• Stored records
▶
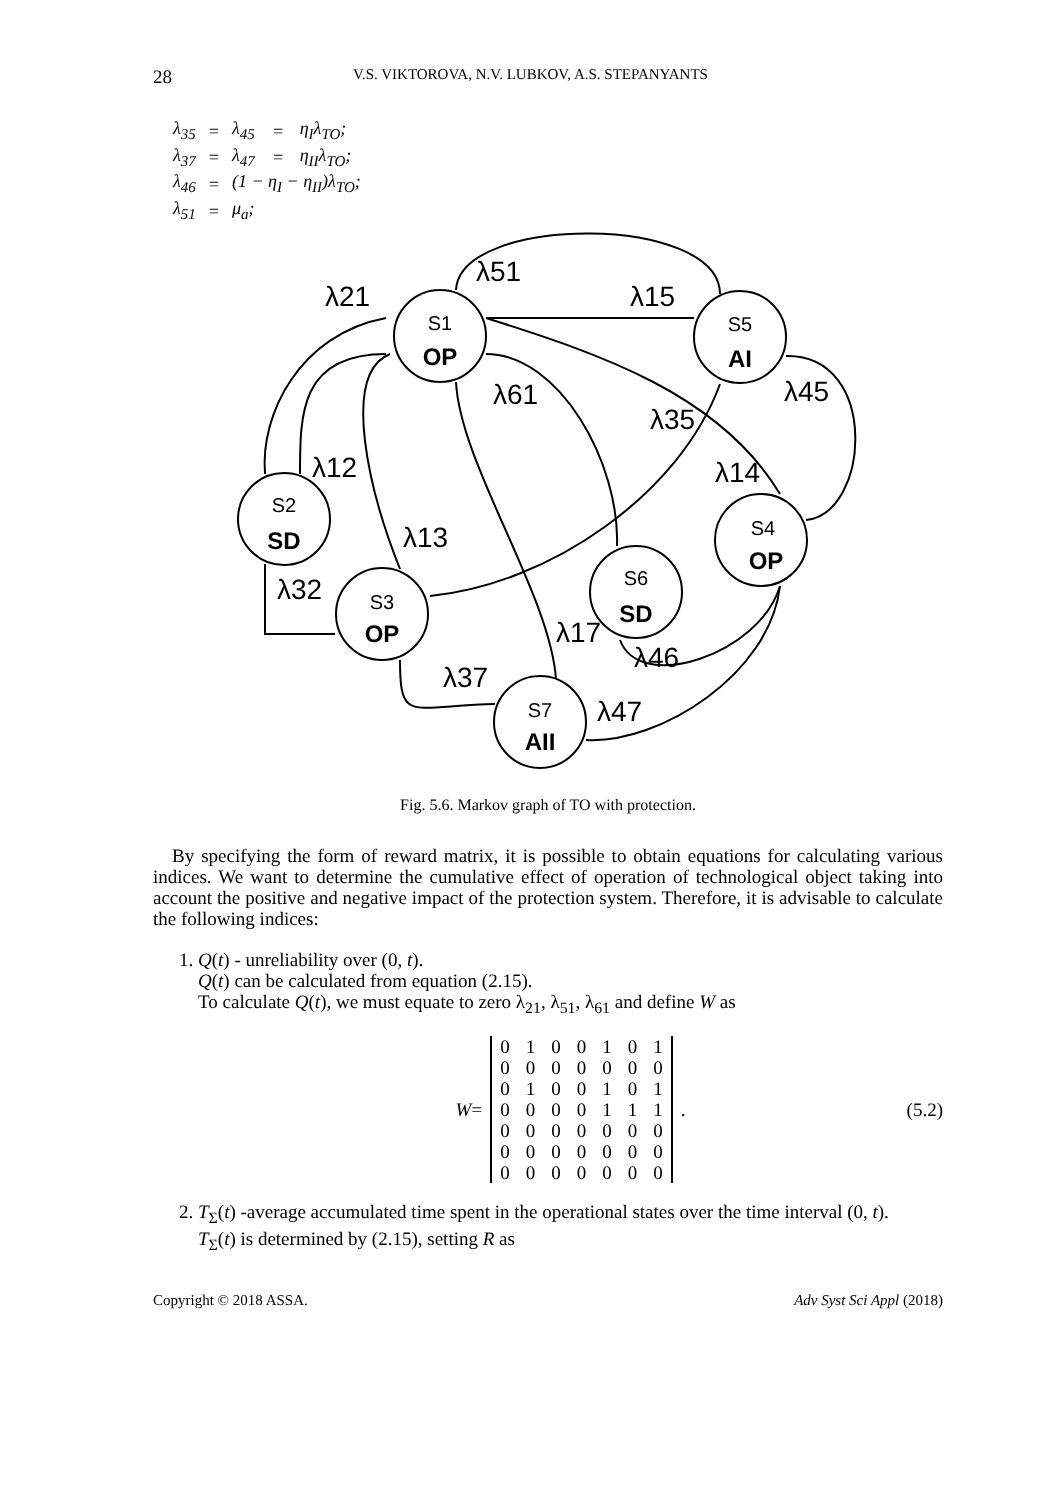28 V.S. VIKTOROVA, N.V. LUBKOV, A.S. STEPANYANTS
| λ<sub>35</sub> | = | λ<sub>45</sub> | = | η<sub>I</sub>λ<sub>TO</sub>; |
| λ<sub>37</sub> | = | λ<sub>47</sub> | = | η<sub>II</sub>λ<sub>TO</sub>; |
| λ<sub>46</sub> | = | (1 − η<sub>I</sub> − η<sub>II</sub>)λ<sub>TO</sub>; | | |
| λ<sub>51</sub> | = | μ<sub>a</sub>; | | |
S1
S5
S2
S3
S4
S6
S7
OP
AI
SD
OP
OP
SD
AII
λ51
λ15
λ21
λ61
λ35
λ45
λ12
λ14
λ13
λ32
λ17
λ46
λ37
λ47
Fig. 5.6. Markov graph of TO with protection.
By specifying the form of reward matrix, it is possible to obtain equations for calculating various indices. We want to determine the cumulative effect of operation of technological object taking into account the positive and negative impact of the protection system. Therefore, it is advisable to calculate the following indices:
1. Q(t) - unreliability over (0, t).
Q(t) can be calculated from equation (2.15).
To calculate Q(t), we must equate to zero λ<sub>21</sub>, λ<sub>51</sub>, λ<sub>61</sub> and define W as
W =
| 0 | 1 | 0 | 0 | 1 | 0 | 1 |
| 0 | 0 | 0 | 0 | 0 | 0 | 0 |
| 0 | 1 | 0 | 0 | 1 | 0 | 1 |
| 0 | 0 | 0 | 0 | 1 | 1 | 1 |
| 0 | 0 | 0 | 0 | 0 | 0 | 0 |
| 0 | 0 | 0 | 0 | 0 | 0 | 0 |
| 0 | 0 | 0 | 0 | 0 | 0 | 0 |
. (5.2)
2. T<sub>Σ</sub>(t) -average accumulated time spent in the operational states over the time interval (0, t).
T<sub>Σ</sub>(t) is determined by (2.15), setting R as
Copyright © 2018 ASSA. Adv Syst Sci Appl (2018)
◀
Write the data above out exactly. Leave out any pictures.

• Result for this exercise
28 V.S. VIKTOROVA, N.V. LUBKOV, A.S. STEPANYANTS
| λ<sub>35</sub> | = | λ<sub>45</sub> | = | η<sub>I</sub>λ<sub>TO</sub>; |
| λ<sub>37</sub> | = | λ<sub>47</sub> | = | η<sub>II</sub>λ<sub>TO</sub>; |
| λ<sub>46</sub> | = | (1 − η<sub>I</sub> − η<sub>II</sub>)λ<sub>TO</sub>; | | |
| λ<sub>51</sub> | = | μ<sub>a</sub>; | | |
S1
S5
S2
S3
S4
S6
S7
OP
AI
SD
OP
OP
SD
AII
λ51
λ15
λ21
λ61
λ35
λ45
λ12
λ14
λ13
λ32
λ17
λ46
λ37
λ47
Fig. 5.6. Markov graph of TO with protection.
By specifying the form of reward matrix, it is possible to obtain equations for calculating various indices. We want to determine the cumulative effect of operation of technological object taking into account the positive and negative impact of the protection system. Therefore, it is advisable to calculate the following indices:
1. Q(t) - unreliability over (0, t).
Q(t) can be calculated from equation (2.15).
To calculate Q(t), we must equate to zero λ<sub>21</sub>, λ<sub>51</sub>, λ<sub>61</sub> and define W as
W =
| 0 | 1 | 0 | 0 | 1 | 0 | 1 |
| 0 | 0 | 0 | 0 | 0 | 0 | 0 |
| 0 | 1 | 0 | 0 | 1 | 0 | 1 |
| 0 | 0 | 0 | 0 | 1 | 1 | 1 |
| 0 | 0 | 0 | 0 | 0 | 0 | 0 |
| 0 | 0 | 0 | 0 | 0 | 0 | 0 |
| 0 | 0 | 0 | 0 | 0 | 0 | 0 |
. (5.2)
2. T<sub>Σ</sub>(t) -average accumulated time spent in the operational states over the time interval (0, t).
T<sub>Σ</sub>(t) is determined by (2.15), setting R as
Copyright © 2018 ASSA. Adv Syst Sci Appl (2018)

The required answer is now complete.